Luz de Trento
Con ocasión del cuarto centenario de Murillo han visto la luz numerosos estudios y compendios, entre los que cabría citar, sin ánimo de ser exhaustivos: Murillo y las metáforas de la imagen de Benito Navarrete, Corpus Murillo de
Pablo Hereza, el volumen Murillo
fecit, obra de varios autores, La escuela de Murillo de Enrique Valdivieso, así como la reedición de La fortuna de Murillo, de García Felguera. A dicha progenie viene a añadirse este Murillo en la Catedral de Sevilla, firmado por los profesores Juan Miguel González Gómez y Jesús Rojas-Marcos González, donde se pretende fijar no sólo la actual vinculación del templo con las obras del pintor, sino también la azarosa relación histórica que, de un modo u otro, han guardado ambos desde mediados del XVII.

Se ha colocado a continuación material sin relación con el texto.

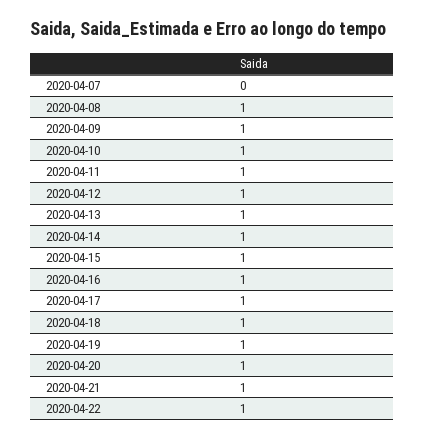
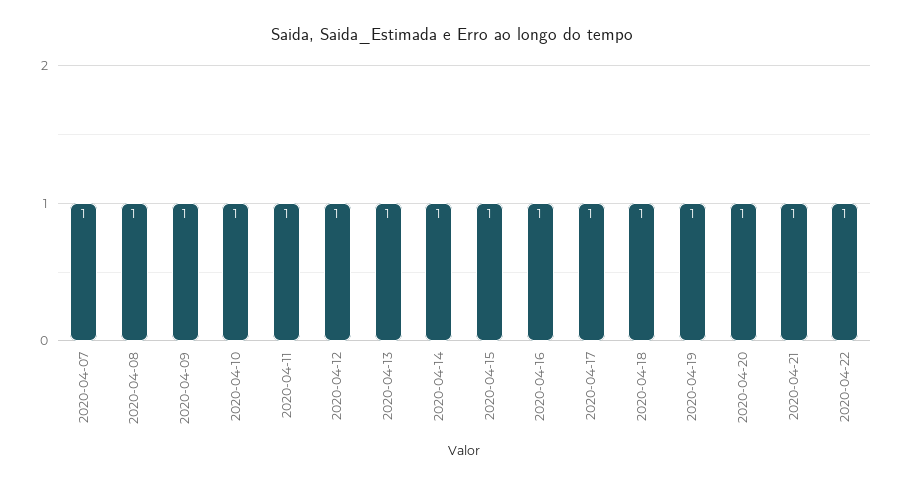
2020-04-07: 0 -> 1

En este sentido, conviene recordar que fue el arcediano de la Catedral quien en 1655 pide permiso al cabildo para colgar a su costa dos obras de Murillo –el San Isidoro y el San Leandro, hoy en la Sacristía Mayor–. A partir de ahí, y siempre siguiendo a Angulo Íñiguez, vendría su aparatoso y soberbio San Antonio de Padua, destinado a presidir el baptisterio, así como El Ángel de la Guarda o los extraordinarios tondos en madera de la Sala Capitular. Queda clara, en cualquier caso, la naturaleza religiosa, trentina, de gran parte de la pintura murillesca, y su estrecha vinculación con la Sevilla crepuscular, azotada por la peste, que conoció
Murillo. Una pintura, por ello mismo, compasiva y humanísima, muy lejos de la compunción y el vértigo de Valdés Leal, y en la que es fácil señalar su estrecha relación con la literatura del siglo anterior. Concretamente, con el Lázaro de Tormes que alumbra y destaca, sobre la oscuridad de su época, la af ligida existencia del pícaro. Con lo cual, si Murillo fue “luz de Trento”, no quiso ser ni “martillo de herejes” ni “espada de Roma”. La sobrecogedora cordialidad de Murillo, aquella que lo condenaría al olvido, viene movida por la compasión, no por la culpa y el arrepentimiento.